* About this exercise
Would you transcribe all of the entries that follow, word for word?

Stored data
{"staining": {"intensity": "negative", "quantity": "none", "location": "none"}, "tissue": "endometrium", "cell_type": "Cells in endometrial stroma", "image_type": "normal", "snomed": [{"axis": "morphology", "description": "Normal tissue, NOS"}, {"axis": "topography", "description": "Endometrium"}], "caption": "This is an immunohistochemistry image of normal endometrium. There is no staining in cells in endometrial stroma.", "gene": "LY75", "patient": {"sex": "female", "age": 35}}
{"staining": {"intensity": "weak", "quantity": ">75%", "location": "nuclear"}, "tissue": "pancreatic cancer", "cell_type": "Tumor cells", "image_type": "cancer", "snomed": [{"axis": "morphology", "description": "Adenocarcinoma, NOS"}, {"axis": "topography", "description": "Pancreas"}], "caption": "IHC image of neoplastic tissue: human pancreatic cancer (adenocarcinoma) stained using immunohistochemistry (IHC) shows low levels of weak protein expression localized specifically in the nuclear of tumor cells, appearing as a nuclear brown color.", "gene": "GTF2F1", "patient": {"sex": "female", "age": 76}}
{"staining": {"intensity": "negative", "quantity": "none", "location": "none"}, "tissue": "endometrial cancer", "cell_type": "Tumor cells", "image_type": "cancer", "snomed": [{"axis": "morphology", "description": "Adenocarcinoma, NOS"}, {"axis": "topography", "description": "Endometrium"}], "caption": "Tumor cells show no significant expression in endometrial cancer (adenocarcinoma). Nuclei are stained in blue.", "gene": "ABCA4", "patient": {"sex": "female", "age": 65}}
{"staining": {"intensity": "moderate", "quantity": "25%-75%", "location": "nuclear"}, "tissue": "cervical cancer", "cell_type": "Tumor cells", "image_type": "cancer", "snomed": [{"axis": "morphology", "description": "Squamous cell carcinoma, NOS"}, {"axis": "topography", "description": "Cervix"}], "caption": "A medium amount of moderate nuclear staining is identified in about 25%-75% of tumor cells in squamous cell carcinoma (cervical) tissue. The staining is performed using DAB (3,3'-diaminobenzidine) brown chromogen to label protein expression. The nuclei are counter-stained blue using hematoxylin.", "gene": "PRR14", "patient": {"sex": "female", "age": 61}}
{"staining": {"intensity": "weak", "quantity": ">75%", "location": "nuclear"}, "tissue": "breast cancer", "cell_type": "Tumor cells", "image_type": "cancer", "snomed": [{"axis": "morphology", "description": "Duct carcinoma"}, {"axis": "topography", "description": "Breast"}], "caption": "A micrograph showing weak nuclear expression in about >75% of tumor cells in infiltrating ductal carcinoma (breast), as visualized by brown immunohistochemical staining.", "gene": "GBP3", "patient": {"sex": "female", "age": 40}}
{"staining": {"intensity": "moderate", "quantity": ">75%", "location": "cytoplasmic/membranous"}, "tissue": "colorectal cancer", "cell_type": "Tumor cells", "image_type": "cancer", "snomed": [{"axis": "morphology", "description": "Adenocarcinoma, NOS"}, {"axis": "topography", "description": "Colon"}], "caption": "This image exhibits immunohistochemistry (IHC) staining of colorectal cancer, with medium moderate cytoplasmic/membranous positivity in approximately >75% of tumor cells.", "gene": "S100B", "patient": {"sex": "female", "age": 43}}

* Answer box
{"staining": {"intensity": "negative", "quantity": "none", "location": "none"}, "tissue": "endometrium", "cell_type": "Cells in endometrial stroma", "image_type": "normal", "snomed": [{"axis": "morphology", "description": "Normal tissue, NOS"}, {"axis": "topography", "description": "Endometrium"}], "caption": "This is an immunohistochemistry image of normal endometrium. There is no staining in cells in endometrial stroma.", "gene": "LY75", "patient": {"sex": "female", "age": 35}}
{"staining": {"intensity": "weak", "quantity": ">75%", "location": "nuclear"}, "tissue": "pancreatic cancer", "cell_type": "Tumor cells", "image_type": "cancer", "snomed": [{"axis": "morphology", "description": "Adenocarcinoma, NOS"}, {"axis": "topography", "description": "Pancreas"}], "caption": "IHC image of neoplastic tissue: human pancreatic cancer (adenocarcinoma) stained using immunohistochemistry (IHC) shows low levels of weak protein expression localized specifically in the nuclear of tumor cells, appearing as a nuclear brown color.", "gene": "GTF2F1", "patient": {"sex": "female", "age": 76}}
{"staining": {"intensity": "negative", "quantity": "none", "location": "none"}, "tissue": "endometrial cancer", "cell_type": "Tumor cells", "image_type": "cancer", "snomed": [{"axis": "morphology", "description": "Adenocarcinoma, NOS"}, {"axis": "topography", "description": "Endometrium"}], "caption": "Tumor cells show no significant expression in endometrial cancer (adenocarcinoma). Nuclei are stained in blue.", "gene": "ABCA4", "patient": {"sex": "female", "age": 65}}
{"staining": {"intensity": "moderate", "quantity": "25%-75%", "location": "nuclear"}, "tissue": "cervical cancer", "cell_type": "Tumor cells", "image_type": "cancer", "snomed": [{"axis": "morphology", "description": "Squamous cell carcinoma, NOS"}, {"axis": "topography", "description": "Cervix"}], "caption": "A medium amount of moderate nuclear staining is identified in about 25%-75% of tumor cells in squamous cell carcinoma (cervical) tissue. The staining is performed using DAB (3,3'-diaminobenzidine) brown chromogen to label protein expression. The nuclei are counter-stained blue using hematoxylin.", "gene": "PRR14", "patient": {"sex": "female", "age": 61}}
{"staining": {"intensity": "weak", "quantity": ">75%", "location": "nuclear"}, "tissue": "breast cancer", "cell_type": "Tumor cells", "image_type": "cancer", "snomed": [{"axis": "morphology", "description": "Duct carcinoma"}, {"axis": "topography", "description": "Breast"}], "caption": "A micrograph showing weak nuclear expression in about >75% of tumor cells in infiltrating ductal carcinoma (breast), as visualized by brown immunohistochemical staining.", "gene": "GBP3", "patient": {"sex": "female", "age": 40}}
{"staining": {"intensity": "moderate", "quantity": ">75%", "location": "cytoplasmic/membranous"}, "tissue": "colorectal cancer", "cell_type": "Tumor cells", "image_type": "cancer", "snomed": [{"axis": "morphology", "description": "Adenocarcinoma, NOS"}, {"axis": "topography", "description": "Colon"}], "caption": "This image exhibits immunohistochemistry (IHC) staining of colorectal cancer, with medium moderate cytoplasmic/membranous positivity in approximately >75% of tumor cells.", "gene": "S100B", "patient": {"sex": "female", "age": 43}}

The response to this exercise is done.